Robert Chandler, a former CBS News executive who helped launch “60 Minutes” and had a supervisory role over the TV newsmagazine in its early years, died Thursday in Pittsfield, Mass. He was 80.
Chandler joined CBS News in 1963 as director of information services and later served as vice president in charge of public affairs broadcasts. He was an early proponent of the “60 Minutes” format and helped put Don Hewitt’s concept for the pioneering program on the air.
“In my more than half a century at CBS News, I don’t recall anyone having a better fix on what ’60 Minutes’ should be than Bob Chandler,” said Hewitt in a statement.
In the late 1970s, as the program emerged as one of television’s highest-rated programs, Chandler was responsible for approving Hewitt’s stories and budgets. He also played a role in adding Andy Rooney to the broadcast.
“He was a good guy and a good executive. And that is hard,” said Rooney.
Chandler’s widow, Eleanor, told the Associated Press that her husband was never surprised by the enduring success of “60 Minutes.”
“I think he always thought (the program) would be a big success, and I think it had to do with the composition of reporters and Don Hewitt,” she said.

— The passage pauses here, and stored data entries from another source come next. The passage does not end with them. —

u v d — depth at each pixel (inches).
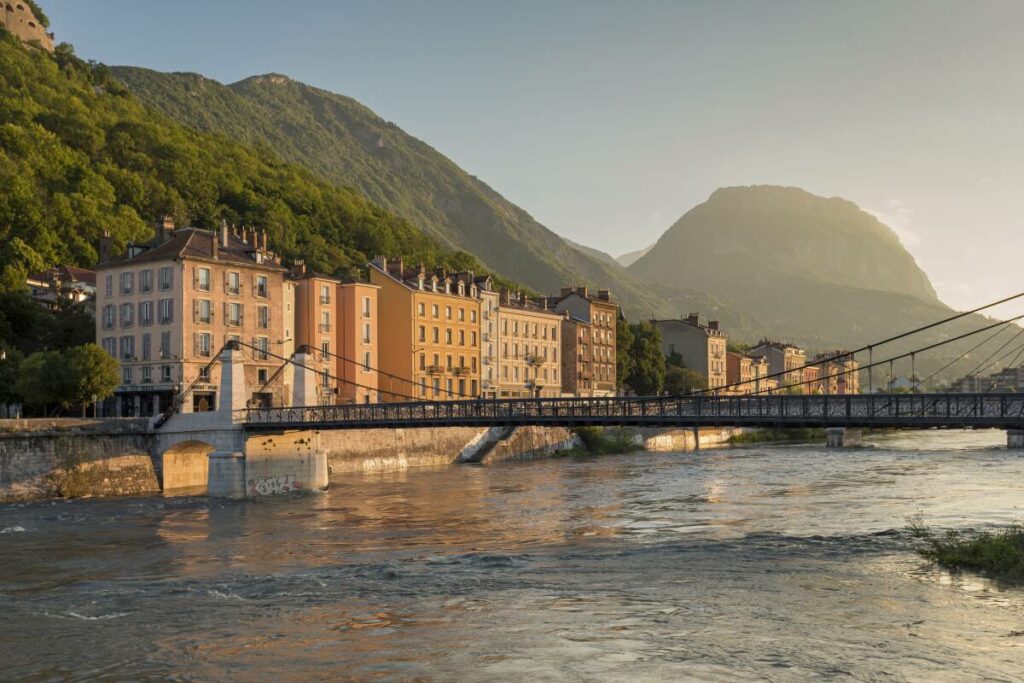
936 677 859.4
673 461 3671.3
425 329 4232.3
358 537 1736.0
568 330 5374.0
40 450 2329.0
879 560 1412.4
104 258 3508.9
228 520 1979.6
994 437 5925.2
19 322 3481.8
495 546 1609.3
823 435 5728.3
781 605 1132.5
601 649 954.1
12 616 1120.8
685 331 7194.9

Chandler also served as director of operations for the CBS News Election Unit, where he helped create the CBS News Poll, which in 1976 partnered with the New York Times to form the New York Times-CBS News Poll.
Chandler retired from CBS in 1985 but later worked briefly at NBC News and served as executive producer of PBS documentary, “Learning in America: Schools That Work,” which premiered in 1990.
He is survived by his wife, two sons, a grandson and a brother.